When I was growing up, I was still told that this is a temporary situation, that peace will come, it’s only a matter of time — maybe I won’t even have to go to the military when I grow up, who knows. Today, children are no longer taught that. The status quo is all we have.
A telling symbol of this has been the emergence of the idea of “managing the conflict,” or, more recently, “shrinking the conflict.” Almost no one in Israel today believes that the constant violence between Israelis and Palestinians will ever end. There is no solution; at best, we can contain it by keeping Israeli casualties at some acceptable rate, crushing Palestinian uprisings as they inevitably emerge, and periodically “mowing the lawn” in Gaza and southern Lebanon to keep Hamas and Hezbollah in check.
This depressingly predictable routine is all that an entire generation of young Israelis has ever known. With slight variations, this is the policy not only of Netanyahu but also of his main “centrist” rivals, Benny Gantz and Yair Lapid. Zionism’s promise of safety devolved into Netanyahu’s promise that “we will forever live by the sword.”
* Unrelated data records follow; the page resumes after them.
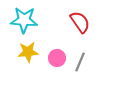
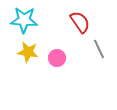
yellow star: rotated 15 degrees clockwise
gray line: moved 19 px right, 13 px up; rotated 48 degrees counterclockwise
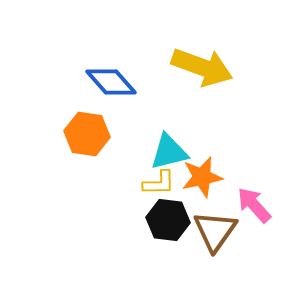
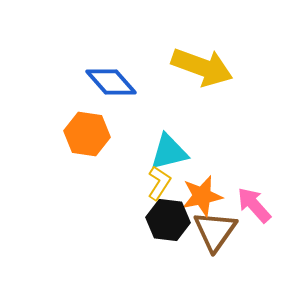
orange star: moved 19 px down
yellow L-shape: rotated 56 degrees counterclockwise
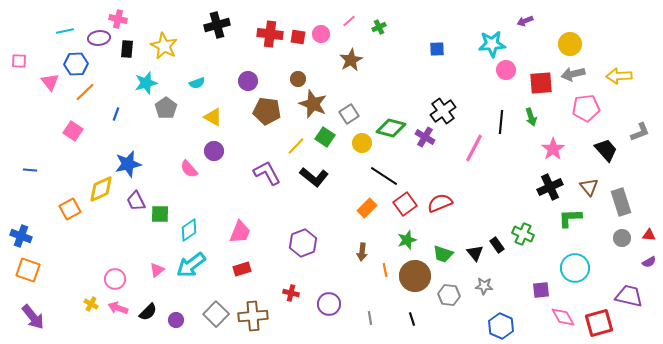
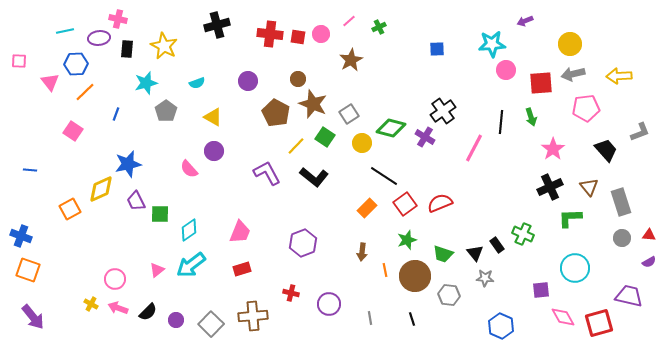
gray pentagon at (166, 108): moved 3 px down
brown pentagon at (267, 111): moved 9 px right, 2 px down; rotated 20 degrees clockwise
gray star at (484, 286): moved 1 px right, 8 px up
gray square at (216, 314): moved 5 px left, 10 px down
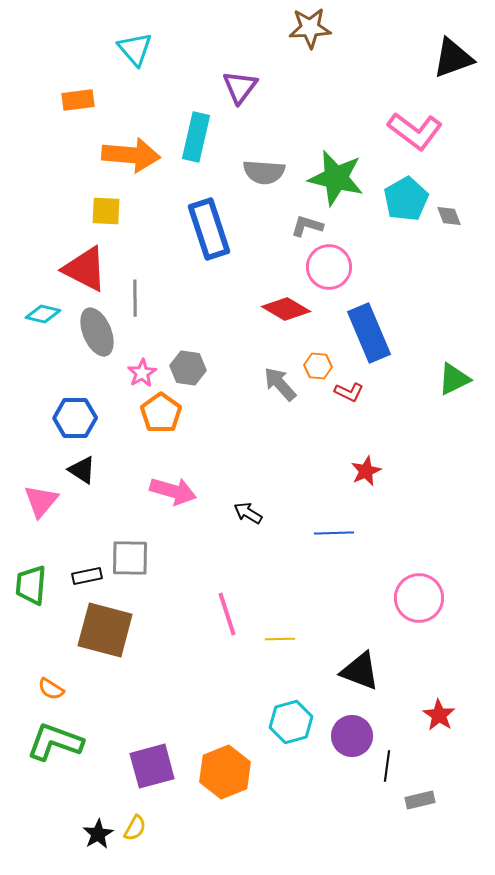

It is difficult to pinpoint exactly when this extreme stifling of the Israeli imagination started — perhaps with then-Prime Minister Ehud Barak’s assertion that “there is no Palestinian partner for peace” in the early 2000s; perhaps with Yitzhak Rabin’s assassination back in 1995. The two-state solution, flawed and conservative as it was, at least allowed Israelis to imagine a future of peace. There is almost no one in Israel who still seriously believes in it. With its death, and with no immediately viable alternative (a one-state solution in which every person between the river and the sea receives equal rights is far too radical for most Israelis to consider), the miserable status quo has been widely accepted as the only possible reality.
Following this development, the “conflict” gradually disappeared from the news. It is hard to explain just how little the average Israeli cares about government policy in the occupied territories, unless it is directly related to “security” or “terrorism.” Even the impressive (and, at its fringes, positively heroic) protest movement against Netanyahu’s judicial overhaul is inherently conservative, seeking to “save Israeli democracy” — something that has clearly never existed for five million of the state’s subjects.
Even when they are lighting fires in the streets, Israelis struggle to imagine a better future. At best, they can imagine only more of the same.